**ABOUT THIS TASK**
Go over the listing below line by line, and return each one holding the string "میزان".

**EXTRACTED ENTRIES**
--

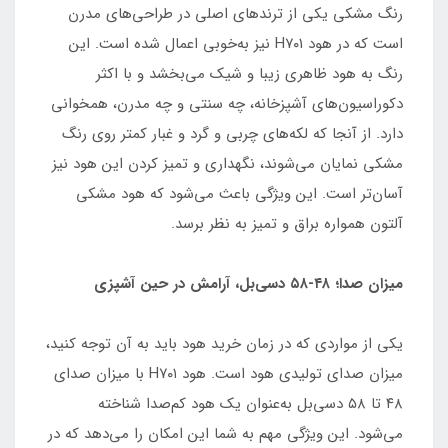
رنگ مشکی یکی از ترندهای اصلی در طراحی‌های مدرن
است که در هود H۷۰۱ نیز به‌خوبی اعمال شده است. این
رنگ به هود ظاهری زیبا و شیک می‌بخشد و با اکثر
دکوراسیون‌های آشپزخانه، چه سنتی و چه مدرن، همخوانی
دارد. از آنجا که لکه‌های چربی و گرد و غبار کمتر روی رنگ
مشکی نمایان می‌شوند، نگهداری و تمیز کردن این هود نیز
آسان‌تر است. این ویژگی باعث می‌شود که هود مشکی
آلتون همواره براق و تمیز به نظر برسد.
میزان صدا؛ ۴۸-۵۸ دسی‌بل، آرامش در حین آشپزی
یکی از مواردی که در زمان خرید هود باید به آن توجه کنید،
میزان صدای تولیدی هود است. هود H۷۰۱ با میزان صدای
۴۸ تا ۵۸ دسی‌بل به‌عنوان یک هود کم‌صدا شناخته
می‌شود. این ویژگی مهم به شما این امکان را می‌دهد که در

--

**YOUR RESPONSE**
میزان صدا؛ ۴۸-۵۸ دسی‌بل، آرامش در حین آشپزی
میزان صدای تولیدی هود است. هود H۷۰۱ با میزان صدای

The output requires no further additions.